Required work >>
Copy out every line of the entries below word for word, leaving out the pictures.
++++ Records ++++
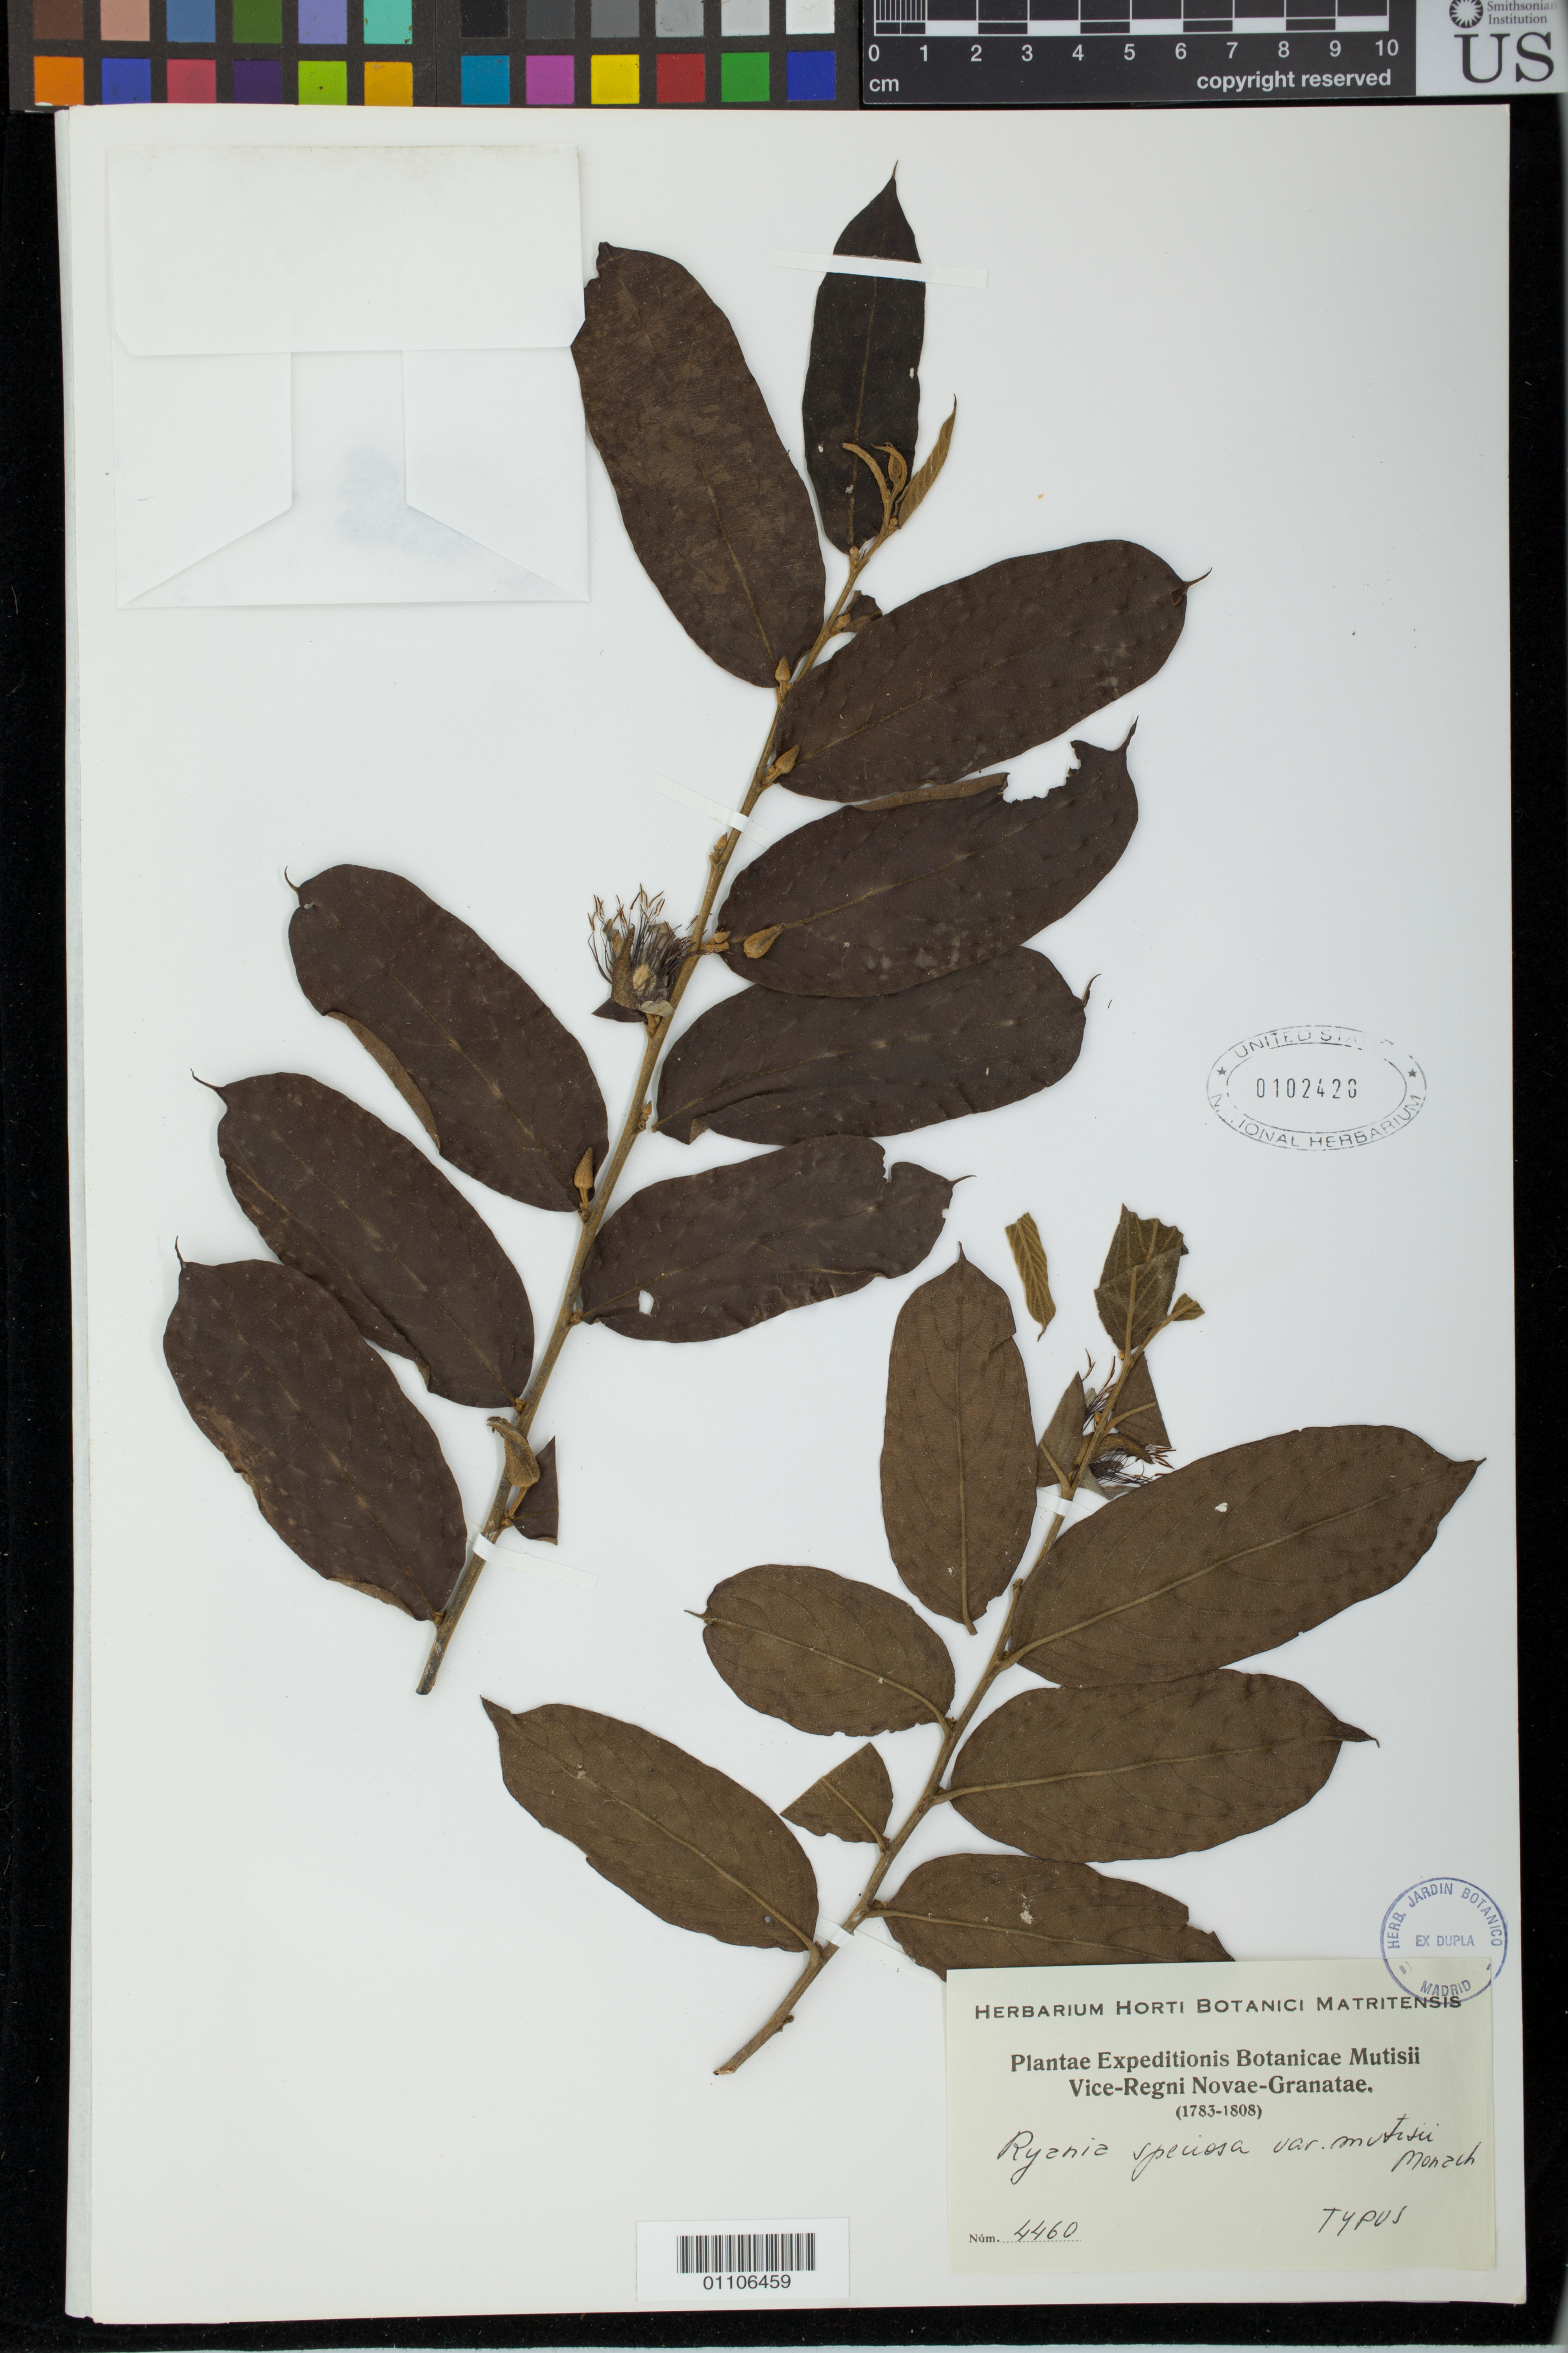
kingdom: Plantae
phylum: Tracheophyta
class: Magnoliopsida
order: Malpighiales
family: Salicaceae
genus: Ryania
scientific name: Ryania speciosa var. mutisii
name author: Monach.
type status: Isotype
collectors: J. C. B. Mutis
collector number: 4460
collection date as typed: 1783-1808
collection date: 1783/1808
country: Colombia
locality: Plantae Expeditionis Botanicae Mutisii Vice-Regni Novae-Granatae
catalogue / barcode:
++++
Answer for the task >>
kingdom: Plantae
phylum: Tracheophyta
class: Magnoliopsida
order: Malpighiales
family: Salicaceae
genus: Ryania
scientific name: Ryania speciosa var. mutisii
name author: Monach.
type status: Isotype
collectors: J. C. B. Mutis
collector number: 4460
collection date as typed: 1783-1808
collection date: 1783/1808
country: Colombia
locality: Plantae Expeditionis Botanicae Mutisii Vice-Regni Novae-Granatae
catalogue / barcode:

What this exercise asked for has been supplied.